Were it not clearly labeled as memoir, it would be easy to mistake this for a YA coming-of-age novel about twin girls, abetted by the narrative conceit of the rotating point of view. Because there’s an end point in sight from the beginning, in the form of the duo finding success in music right as their high school years come to a close, making for a tidy conclusion to the narrative. The two grew up children of divorce, living with their mother and her boyfriend, who quickly came to be more of a dad than their emotionally distant biological father. As they engage in typical teenage pastimes like blowing off school, drinking and experimenting with drugs, and existing in a constant maelstrom of heightened drama between friends, parents, crushes, and more, the story of their discovering how to play guitar, harmonize their voices, and write songs slowly comes into focus.
Still, the fun of the book comes not from their facility with music and the promise of explosive success on the horizon, but rather the ways in which their all-too-common histories of family drama, romantic woes, and angsty worldview mirror that of so many others. It’s there in Tegan’s description of how two girls shyly meeting one another could quickly form a best friendship over the electrical hum of an old landline (“Bit by bit, I passed pieces of myself to her through the telephone lines connecting us, and she did the same”); it’s present in Sara’s unerring assessment of the emotional high that comes from having your friends acknowledge an achievement you’re proud of (“It felt perfect and embarrassing—the way I sometimes felt on our birthday, or after I’d broken my arm”). And it’s definitely there in both women’s accounts of the endless sniping, screaming through each others’ bedroom doors, and abrupt pivots to intimacy and warmth shared by two siblings who know each other better than anyone else could ever hope. (Though not supernaturally close—Sara mentions that people’s superstitions about “twin-mind-reading nonsense” always bothered her.)

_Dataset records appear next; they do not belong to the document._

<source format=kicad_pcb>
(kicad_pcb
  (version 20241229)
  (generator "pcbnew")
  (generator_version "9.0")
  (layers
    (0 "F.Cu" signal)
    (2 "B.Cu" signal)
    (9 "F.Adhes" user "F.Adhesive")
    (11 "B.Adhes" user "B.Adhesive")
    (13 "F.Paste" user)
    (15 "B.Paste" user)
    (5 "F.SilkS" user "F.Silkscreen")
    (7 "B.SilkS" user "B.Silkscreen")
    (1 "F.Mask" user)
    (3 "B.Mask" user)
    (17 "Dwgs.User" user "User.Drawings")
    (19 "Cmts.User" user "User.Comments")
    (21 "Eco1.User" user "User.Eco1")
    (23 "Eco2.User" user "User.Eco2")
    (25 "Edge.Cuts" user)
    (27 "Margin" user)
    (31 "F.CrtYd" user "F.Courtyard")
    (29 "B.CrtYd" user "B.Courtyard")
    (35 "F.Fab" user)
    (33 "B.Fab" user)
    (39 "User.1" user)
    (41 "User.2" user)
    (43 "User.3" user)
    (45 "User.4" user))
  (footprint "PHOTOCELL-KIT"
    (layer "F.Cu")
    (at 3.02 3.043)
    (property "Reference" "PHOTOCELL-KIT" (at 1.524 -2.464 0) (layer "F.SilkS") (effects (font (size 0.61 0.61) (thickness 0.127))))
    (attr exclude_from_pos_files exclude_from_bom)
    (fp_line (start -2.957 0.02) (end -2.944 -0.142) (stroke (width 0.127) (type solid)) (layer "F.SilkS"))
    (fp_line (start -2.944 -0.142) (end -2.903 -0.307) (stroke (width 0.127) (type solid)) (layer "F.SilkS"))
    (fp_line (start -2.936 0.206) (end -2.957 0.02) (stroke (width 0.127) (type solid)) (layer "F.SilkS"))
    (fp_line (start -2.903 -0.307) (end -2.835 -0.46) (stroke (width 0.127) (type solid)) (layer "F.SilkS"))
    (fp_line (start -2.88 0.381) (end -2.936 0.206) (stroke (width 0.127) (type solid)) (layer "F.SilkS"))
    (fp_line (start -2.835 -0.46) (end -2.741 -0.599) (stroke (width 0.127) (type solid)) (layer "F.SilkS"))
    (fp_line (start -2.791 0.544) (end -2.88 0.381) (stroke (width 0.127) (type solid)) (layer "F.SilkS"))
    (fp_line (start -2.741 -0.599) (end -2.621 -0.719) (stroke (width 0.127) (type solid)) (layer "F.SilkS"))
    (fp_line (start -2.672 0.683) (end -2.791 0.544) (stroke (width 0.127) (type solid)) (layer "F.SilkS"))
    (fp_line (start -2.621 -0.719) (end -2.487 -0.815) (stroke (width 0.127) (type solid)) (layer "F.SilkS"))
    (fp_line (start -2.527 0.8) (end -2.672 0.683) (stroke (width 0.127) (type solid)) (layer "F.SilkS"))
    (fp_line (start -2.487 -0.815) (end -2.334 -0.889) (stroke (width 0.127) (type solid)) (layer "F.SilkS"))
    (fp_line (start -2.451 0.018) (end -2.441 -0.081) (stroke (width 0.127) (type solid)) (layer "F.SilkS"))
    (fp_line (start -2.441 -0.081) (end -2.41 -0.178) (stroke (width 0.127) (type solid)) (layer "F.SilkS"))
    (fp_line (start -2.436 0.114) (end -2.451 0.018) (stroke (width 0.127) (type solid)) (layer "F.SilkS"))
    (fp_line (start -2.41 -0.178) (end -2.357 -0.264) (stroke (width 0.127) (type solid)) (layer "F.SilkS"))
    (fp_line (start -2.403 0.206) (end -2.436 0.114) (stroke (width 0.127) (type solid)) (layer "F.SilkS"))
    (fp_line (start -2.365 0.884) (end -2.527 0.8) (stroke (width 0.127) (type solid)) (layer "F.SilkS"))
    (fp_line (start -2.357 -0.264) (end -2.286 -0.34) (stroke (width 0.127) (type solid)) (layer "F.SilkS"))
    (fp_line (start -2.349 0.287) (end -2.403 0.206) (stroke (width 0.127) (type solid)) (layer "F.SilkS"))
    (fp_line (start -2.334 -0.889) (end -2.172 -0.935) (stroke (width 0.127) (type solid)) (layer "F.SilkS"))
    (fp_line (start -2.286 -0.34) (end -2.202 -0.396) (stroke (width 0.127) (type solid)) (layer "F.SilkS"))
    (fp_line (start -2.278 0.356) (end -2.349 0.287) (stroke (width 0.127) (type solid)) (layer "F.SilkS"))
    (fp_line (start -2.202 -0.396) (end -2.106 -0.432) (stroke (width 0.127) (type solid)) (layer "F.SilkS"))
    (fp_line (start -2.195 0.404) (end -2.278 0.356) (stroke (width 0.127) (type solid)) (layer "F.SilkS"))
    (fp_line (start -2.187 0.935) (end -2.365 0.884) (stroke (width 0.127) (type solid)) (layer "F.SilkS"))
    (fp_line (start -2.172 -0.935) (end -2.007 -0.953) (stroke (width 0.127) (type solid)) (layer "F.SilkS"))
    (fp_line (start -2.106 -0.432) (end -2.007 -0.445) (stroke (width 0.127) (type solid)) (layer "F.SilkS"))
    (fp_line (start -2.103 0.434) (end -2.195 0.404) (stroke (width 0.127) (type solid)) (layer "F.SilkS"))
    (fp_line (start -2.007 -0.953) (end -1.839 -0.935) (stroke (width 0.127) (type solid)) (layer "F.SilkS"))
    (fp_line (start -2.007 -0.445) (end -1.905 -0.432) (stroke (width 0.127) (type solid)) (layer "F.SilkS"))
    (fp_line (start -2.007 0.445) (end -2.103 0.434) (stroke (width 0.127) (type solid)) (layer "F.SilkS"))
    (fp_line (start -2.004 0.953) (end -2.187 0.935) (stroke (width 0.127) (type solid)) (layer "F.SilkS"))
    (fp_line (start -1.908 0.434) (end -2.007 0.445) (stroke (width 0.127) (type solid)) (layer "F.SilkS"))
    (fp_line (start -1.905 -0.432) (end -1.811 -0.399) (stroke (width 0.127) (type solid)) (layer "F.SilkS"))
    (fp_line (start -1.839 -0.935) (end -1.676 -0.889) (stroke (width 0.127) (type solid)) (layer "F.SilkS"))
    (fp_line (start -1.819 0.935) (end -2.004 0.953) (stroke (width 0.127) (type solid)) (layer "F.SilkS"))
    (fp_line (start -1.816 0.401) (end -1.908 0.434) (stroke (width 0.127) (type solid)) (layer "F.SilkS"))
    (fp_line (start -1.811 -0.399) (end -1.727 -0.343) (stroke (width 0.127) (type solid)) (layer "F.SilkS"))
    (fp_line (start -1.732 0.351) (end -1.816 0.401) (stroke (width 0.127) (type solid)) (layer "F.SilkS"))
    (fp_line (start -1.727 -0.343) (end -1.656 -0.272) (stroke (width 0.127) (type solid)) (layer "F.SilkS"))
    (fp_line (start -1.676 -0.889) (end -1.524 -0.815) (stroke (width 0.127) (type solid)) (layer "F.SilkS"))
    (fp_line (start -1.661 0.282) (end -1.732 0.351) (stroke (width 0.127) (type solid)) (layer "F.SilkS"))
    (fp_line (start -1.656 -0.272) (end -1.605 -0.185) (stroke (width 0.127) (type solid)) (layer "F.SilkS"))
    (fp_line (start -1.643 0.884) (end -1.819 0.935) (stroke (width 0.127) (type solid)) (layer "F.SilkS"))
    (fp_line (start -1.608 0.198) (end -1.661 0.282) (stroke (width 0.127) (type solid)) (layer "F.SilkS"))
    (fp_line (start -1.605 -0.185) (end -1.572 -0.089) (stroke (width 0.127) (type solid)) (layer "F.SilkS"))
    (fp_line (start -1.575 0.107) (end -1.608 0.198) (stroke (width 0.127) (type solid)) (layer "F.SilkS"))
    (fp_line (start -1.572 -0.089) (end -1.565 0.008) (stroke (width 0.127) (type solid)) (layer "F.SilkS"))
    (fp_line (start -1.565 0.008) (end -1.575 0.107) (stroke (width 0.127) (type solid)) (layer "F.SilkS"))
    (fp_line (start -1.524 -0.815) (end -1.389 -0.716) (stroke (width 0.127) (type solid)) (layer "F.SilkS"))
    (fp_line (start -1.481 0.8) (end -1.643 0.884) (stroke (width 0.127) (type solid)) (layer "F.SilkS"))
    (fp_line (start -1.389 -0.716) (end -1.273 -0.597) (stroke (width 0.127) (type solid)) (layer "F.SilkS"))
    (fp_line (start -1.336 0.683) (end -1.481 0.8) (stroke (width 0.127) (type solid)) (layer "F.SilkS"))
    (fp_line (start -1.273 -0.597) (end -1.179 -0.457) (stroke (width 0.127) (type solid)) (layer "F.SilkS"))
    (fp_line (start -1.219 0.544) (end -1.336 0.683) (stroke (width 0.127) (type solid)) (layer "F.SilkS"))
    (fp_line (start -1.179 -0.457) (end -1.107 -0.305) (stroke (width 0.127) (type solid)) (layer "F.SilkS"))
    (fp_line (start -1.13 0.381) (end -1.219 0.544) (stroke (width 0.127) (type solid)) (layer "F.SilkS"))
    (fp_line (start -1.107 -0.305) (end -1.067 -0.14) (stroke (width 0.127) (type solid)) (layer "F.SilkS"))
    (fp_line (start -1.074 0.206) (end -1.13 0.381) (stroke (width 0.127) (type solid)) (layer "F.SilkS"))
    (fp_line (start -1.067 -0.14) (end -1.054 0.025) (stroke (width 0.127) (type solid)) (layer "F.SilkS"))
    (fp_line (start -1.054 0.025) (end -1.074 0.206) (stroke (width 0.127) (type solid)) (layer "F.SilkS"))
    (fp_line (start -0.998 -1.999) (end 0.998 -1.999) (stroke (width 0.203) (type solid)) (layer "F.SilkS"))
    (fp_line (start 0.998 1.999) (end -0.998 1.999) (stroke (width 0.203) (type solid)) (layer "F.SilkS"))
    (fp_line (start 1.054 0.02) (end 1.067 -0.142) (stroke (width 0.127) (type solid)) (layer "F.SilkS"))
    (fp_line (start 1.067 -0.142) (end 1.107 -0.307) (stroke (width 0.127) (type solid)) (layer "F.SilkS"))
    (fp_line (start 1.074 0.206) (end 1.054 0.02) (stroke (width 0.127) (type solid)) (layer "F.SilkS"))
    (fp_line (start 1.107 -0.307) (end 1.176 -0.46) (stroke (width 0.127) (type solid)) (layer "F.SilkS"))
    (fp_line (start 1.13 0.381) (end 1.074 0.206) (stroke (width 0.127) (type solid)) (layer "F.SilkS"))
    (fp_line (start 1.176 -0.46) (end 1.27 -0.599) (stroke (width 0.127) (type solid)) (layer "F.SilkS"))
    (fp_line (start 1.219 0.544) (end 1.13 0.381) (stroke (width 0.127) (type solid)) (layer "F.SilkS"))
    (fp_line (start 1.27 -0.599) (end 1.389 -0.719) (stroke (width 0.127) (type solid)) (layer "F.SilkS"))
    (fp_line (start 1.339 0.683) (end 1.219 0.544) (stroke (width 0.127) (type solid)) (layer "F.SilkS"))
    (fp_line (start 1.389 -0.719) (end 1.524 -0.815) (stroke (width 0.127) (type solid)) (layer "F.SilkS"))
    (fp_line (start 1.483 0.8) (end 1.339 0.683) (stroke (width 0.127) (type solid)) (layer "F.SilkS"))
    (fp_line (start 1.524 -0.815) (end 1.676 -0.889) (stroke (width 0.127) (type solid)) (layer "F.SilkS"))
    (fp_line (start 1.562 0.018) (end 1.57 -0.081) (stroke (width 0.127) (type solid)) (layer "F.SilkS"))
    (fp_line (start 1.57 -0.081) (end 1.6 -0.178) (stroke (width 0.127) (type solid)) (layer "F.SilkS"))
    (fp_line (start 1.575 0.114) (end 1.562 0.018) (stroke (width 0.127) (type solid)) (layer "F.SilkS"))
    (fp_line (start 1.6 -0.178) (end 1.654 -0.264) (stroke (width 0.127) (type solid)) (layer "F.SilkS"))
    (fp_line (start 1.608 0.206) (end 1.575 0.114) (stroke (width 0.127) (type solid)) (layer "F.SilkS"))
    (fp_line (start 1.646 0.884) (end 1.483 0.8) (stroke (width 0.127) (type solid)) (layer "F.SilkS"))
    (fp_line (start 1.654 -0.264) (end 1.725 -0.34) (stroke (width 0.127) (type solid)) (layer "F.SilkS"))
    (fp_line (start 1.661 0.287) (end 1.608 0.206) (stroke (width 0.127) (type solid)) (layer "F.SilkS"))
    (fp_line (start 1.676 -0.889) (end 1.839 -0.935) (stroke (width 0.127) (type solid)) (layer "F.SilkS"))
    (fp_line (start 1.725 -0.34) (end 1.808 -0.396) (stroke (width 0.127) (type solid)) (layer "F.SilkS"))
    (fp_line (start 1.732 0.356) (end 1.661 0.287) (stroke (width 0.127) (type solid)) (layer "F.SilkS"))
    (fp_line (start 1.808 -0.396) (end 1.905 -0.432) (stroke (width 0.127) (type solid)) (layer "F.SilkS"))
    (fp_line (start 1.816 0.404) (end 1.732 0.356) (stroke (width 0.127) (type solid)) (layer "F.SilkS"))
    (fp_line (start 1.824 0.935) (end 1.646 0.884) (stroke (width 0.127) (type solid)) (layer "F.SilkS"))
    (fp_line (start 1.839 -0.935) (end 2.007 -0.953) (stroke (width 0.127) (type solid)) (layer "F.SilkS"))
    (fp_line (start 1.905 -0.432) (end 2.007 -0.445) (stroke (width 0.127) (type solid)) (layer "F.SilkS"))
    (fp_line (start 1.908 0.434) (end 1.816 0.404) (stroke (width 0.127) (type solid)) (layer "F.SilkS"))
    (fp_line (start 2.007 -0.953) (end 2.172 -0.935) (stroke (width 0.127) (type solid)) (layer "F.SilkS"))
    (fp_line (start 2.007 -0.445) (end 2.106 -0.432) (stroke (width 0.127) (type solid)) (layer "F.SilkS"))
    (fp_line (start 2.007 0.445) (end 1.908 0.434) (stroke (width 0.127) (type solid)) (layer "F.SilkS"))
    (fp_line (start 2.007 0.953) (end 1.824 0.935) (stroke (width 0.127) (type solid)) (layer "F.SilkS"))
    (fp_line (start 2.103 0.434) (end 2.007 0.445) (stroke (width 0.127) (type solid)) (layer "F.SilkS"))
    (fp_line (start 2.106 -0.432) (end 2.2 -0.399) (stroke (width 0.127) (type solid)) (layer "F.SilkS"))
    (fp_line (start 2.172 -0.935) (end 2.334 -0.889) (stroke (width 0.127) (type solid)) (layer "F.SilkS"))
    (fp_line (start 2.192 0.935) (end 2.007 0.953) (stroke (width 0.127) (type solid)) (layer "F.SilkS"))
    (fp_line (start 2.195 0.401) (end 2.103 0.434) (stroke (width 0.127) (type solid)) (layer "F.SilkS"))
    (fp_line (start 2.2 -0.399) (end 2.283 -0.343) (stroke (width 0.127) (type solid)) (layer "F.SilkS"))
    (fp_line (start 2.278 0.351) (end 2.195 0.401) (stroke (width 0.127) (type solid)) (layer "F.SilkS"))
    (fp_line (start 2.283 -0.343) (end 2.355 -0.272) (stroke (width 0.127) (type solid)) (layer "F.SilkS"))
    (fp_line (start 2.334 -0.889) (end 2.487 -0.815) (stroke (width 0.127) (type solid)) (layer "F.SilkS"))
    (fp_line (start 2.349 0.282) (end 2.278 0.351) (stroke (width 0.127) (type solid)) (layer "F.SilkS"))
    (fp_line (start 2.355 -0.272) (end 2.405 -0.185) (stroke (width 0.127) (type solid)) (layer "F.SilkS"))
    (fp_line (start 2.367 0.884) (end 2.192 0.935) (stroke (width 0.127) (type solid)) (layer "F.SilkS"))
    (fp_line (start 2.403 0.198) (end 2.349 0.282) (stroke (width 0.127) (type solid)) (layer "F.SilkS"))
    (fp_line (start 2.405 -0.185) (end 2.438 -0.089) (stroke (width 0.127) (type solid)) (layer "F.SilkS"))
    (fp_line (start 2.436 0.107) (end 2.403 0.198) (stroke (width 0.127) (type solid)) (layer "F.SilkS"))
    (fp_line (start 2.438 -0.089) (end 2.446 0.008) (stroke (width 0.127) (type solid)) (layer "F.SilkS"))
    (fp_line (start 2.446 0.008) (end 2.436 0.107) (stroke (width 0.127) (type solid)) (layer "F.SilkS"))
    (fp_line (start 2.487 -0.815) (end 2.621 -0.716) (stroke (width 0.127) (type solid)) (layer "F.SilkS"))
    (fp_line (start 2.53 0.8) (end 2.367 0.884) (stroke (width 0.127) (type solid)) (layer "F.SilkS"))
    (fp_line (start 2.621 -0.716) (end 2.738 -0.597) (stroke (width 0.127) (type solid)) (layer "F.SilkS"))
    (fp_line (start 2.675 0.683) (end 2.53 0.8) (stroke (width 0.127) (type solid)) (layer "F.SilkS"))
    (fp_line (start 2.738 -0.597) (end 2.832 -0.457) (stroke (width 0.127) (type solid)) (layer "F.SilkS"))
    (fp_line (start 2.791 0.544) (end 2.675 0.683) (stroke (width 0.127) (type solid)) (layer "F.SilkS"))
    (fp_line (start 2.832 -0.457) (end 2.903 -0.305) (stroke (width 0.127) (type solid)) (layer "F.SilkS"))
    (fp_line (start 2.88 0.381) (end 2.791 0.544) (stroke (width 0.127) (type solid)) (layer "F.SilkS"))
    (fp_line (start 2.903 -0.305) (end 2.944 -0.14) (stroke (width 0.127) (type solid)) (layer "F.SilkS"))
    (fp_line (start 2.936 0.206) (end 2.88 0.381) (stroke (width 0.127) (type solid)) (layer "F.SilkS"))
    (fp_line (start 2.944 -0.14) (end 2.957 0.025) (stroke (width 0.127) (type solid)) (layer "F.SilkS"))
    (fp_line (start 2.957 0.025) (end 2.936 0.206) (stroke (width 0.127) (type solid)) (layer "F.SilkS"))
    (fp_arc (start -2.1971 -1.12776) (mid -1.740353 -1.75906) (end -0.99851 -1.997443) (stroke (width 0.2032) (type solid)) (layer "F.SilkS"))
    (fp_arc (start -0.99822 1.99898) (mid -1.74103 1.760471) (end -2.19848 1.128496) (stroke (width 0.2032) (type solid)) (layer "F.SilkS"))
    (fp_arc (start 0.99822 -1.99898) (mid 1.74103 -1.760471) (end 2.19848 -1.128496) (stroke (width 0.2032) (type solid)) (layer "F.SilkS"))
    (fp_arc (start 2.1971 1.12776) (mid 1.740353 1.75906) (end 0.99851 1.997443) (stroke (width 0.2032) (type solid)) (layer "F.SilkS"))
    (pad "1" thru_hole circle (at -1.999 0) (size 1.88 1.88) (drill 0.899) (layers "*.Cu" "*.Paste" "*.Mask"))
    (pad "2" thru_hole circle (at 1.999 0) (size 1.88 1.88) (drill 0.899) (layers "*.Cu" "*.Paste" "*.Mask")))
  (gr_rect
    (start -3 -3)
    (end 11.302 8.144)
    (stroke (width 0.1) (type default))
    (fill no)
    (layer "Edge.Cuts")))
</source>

The key subplot running through their stories is both girls’ slow and differently paced struggles with coming out as gay. Anyone who has had experiences with, or knows someone grappling with, the often painful process of figuring out their sexual identity will find instantly relatable scenes here, such as a still-closeted Tegan getting angry with extended family members for their discomfort around homosexuality because it echoed her own internalized sense of homophobia at the time. It even comes to a head with a scene in high school, where Sara confronts a classmate using gay slurs by lashing out in a manner that, were it a scene from a TV drama or movie, would be dismissed as melodramatic, had it not actually happened.
As the pair find girlfriends—and their own senses of confidence—High School wends an empathetic tale of queer identity through its endearing memories of youthful wanderlust and teenage artists finding their musical voice together as sisters. Looked at in excerpts, the prose rarely achieves any kind of notable grace that would make it stand out from the pack of YA dramas about teens, but just as on record, Tegan and Sara use conventional strictures and intensely personal emotion to create something special. Like that Smashing Pumpkins record, their memoir can make even cynical adults feel less alone.